_Requirement_:
Reproduce word for word the lines between those holding "Change Log – UP2DATA Commercial Policy" and "[B]<sup>3</sup>", inclusive, and nothing else from the data below.

Stored entries:
==========

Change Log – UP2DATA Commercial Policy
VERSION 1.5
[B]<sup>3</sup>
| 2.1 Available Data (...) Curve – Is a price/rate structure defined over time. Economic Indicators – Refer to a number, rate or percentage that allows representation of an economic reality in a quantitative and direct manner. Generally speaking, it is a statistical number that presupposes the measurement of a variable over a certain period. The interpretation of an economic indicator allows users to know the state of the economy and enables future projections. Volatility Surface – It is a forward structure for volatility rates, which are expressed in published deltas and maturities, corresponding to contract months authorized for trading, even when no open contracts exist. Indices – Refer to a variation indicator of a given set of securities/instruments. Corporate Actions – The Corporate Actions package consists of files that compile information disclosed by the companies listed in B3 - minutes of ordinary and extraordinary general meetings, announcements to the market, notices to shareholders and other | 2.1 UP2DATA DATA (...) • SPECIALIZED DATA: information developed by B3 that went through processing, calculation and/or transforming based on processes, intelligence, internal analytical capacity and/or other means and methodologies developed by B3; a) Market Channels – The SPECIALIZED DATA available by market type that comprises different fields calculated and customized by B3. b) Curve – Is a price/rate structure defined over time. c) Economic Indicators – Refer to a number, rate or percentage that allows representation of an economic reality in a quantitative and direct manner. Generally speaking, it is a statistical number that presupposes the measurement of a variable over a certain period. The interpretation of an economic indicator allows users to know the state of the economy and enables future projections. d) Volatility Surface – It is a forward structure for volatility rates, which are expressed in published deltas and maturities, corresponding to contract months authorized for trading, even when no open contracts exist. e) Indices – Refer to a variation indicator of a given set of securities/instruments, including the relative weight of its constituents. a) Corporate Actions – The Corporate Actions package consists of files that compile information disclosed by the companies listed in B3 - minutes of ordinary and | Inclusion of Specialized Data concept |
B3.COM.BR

==========

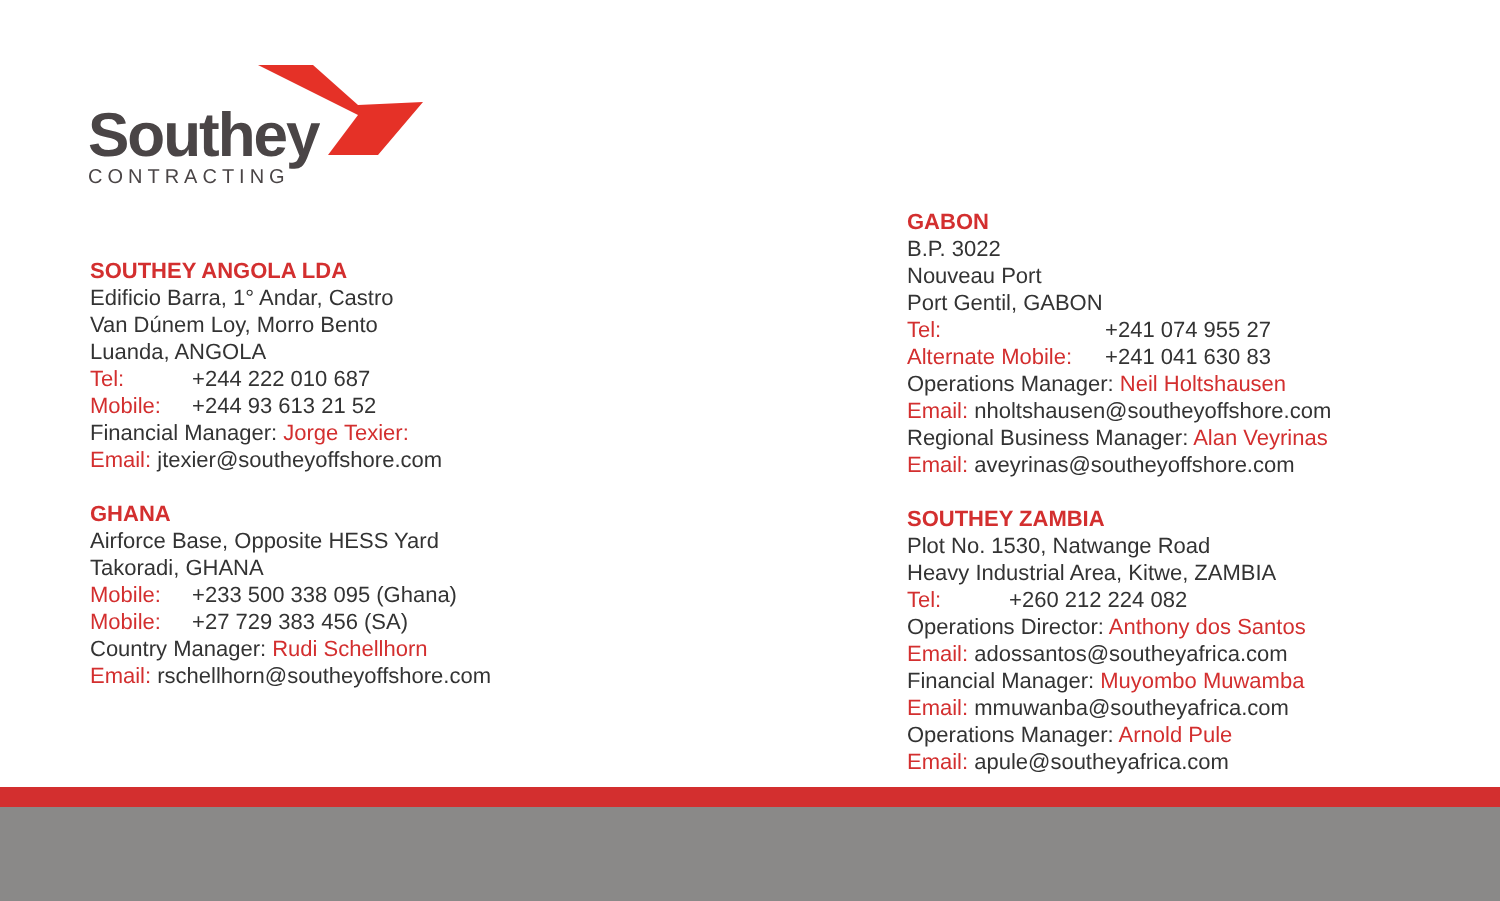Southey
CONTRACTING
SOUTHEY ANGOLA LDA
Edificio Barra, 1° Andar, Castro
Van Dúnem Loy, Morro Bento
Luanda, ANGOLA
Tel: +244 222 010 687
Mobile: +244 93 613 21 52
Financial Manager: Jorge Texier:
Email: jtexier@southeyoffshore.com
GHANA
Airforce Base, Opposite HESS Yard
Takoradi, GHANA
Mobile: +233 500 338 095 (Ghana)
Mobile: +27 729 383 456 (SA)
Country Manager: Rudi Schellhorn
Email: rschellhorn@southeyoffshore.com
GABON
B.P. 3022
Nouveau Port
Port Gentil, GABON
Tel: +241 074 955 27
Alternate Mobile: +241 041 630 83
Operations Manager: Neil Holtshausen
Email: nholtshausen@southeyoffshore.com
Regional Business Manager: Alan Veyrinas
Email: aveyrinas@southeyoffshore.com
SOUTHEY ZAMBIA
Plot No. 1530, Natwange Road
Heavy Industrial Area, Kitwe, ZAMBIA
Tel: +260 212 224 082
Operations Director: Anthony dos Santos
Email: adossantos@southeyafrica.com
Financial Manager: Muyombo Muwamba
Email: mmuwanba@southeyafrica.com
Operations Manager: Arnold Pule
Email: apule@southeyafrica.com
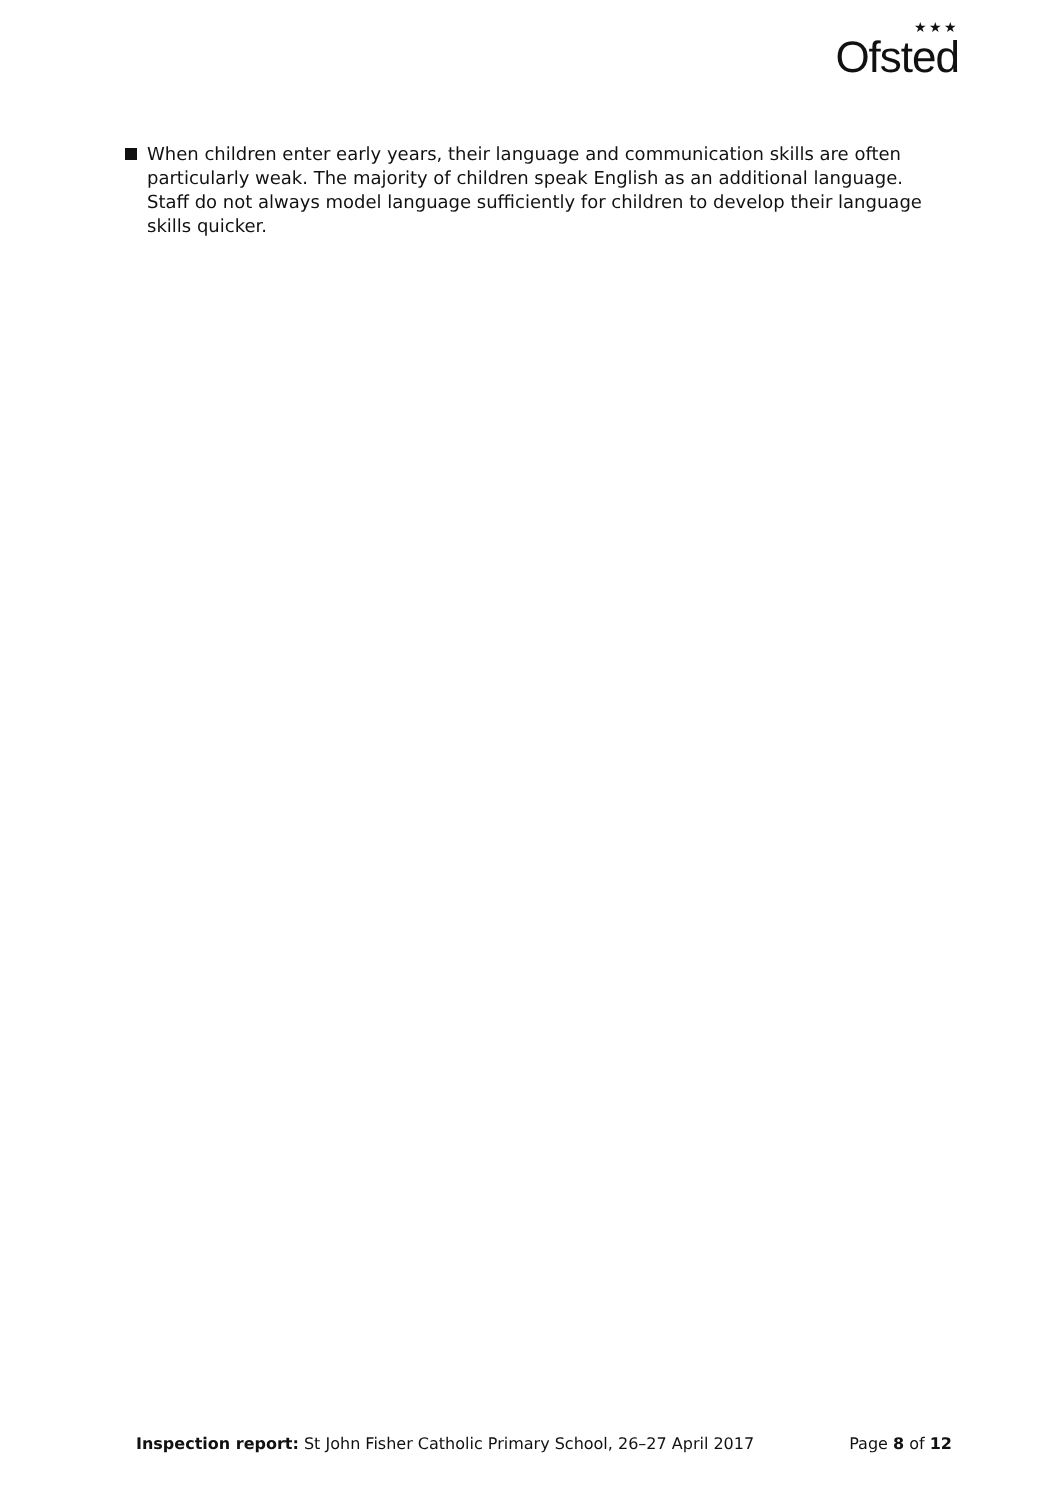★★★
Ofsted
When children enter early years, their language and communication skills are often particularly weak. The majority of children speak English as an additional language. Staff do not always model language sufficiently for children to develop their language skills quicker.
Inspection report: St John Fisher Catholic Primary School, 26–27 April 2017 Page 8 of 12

==========

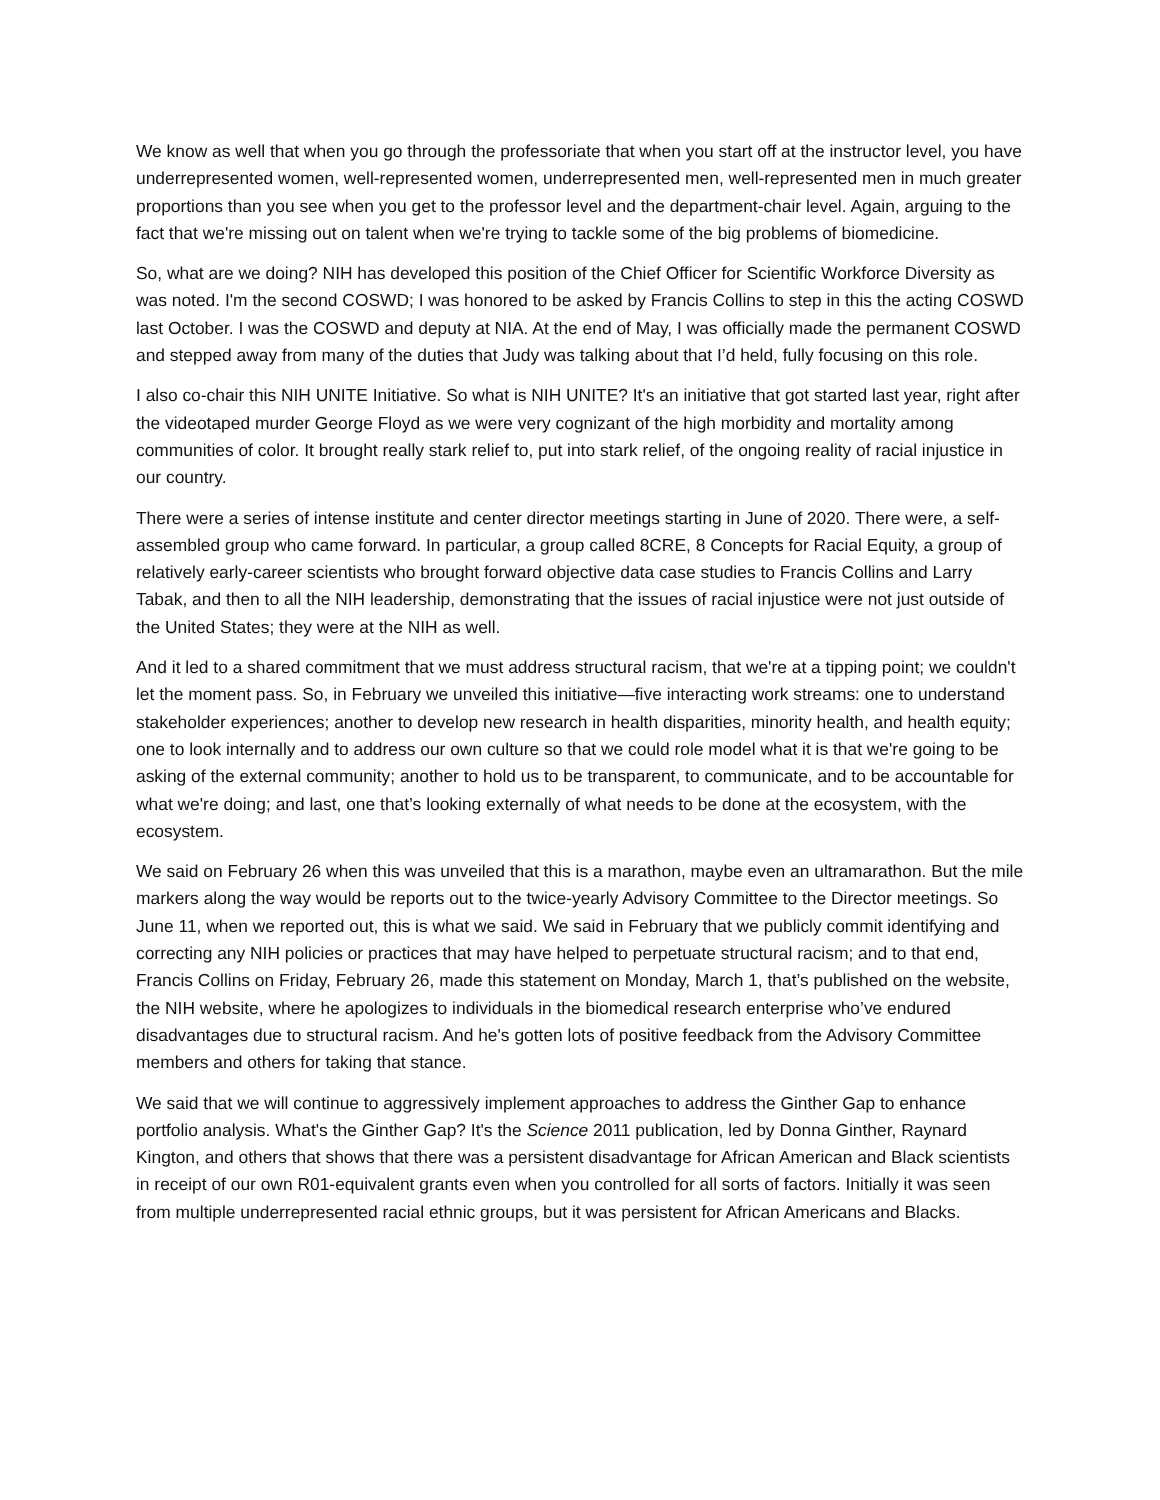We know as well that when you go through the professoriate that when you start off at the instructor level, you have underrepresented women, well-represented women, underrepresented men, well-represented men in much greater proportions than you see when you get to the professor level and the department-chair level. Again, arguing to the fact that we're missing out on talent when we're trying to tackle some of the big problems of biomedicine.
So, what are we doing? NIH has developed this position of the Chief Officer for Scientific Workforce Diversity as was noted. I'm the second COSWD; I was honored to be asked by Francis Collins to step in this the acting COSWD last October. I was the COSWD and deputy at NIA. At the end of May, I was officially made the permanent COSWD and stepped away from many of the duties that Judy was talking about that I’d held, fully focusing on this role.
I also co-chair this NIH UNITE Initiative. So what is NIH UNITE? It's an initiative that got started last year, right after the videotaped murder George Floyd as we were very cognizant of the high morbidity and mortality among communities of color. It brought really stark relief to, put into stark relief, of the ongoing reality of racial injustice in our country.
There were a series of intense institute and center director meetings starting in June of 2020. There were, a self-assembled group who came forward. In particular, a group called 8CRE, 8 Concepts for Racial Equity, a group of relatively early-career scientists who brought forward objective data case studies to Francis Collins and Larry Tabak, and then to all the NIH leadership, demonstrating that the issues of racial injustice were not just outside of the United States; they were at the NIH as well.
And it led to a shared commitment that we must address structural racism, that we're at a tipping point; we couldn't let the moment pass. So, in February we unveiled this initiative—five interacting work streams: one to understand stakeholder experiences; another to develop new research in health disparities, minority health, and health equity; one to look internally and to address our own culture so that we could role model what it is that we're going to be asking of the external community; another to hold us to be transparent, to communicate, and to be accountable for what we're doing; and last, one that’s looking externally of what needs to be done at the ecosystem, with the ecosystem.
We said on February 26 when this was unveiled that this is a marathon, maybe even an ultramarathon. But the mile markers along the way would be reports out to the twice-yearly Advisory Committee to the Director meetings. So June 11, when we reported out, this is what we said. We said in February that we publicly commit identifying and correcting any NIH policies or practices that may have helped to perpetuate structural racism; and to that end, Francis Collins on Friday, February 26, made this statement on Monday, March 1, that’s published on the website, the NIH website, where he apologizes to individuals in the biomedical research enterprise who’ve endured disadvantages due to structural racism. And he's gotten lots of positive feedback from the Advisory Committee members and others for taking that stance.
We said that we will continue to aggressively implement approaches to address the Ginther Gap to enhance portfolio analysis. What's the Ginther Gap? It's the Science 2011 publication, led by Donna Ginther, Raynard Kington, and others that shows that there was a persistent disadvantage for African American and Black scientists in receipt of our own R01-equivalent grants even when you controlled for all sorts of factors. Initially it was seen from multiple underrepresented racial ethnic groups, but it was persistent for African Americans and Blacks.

==========

_Reply_:
Change Log – UP2DATA Commercial Policy
VERSION 1.5
[B]<sup>3</sup>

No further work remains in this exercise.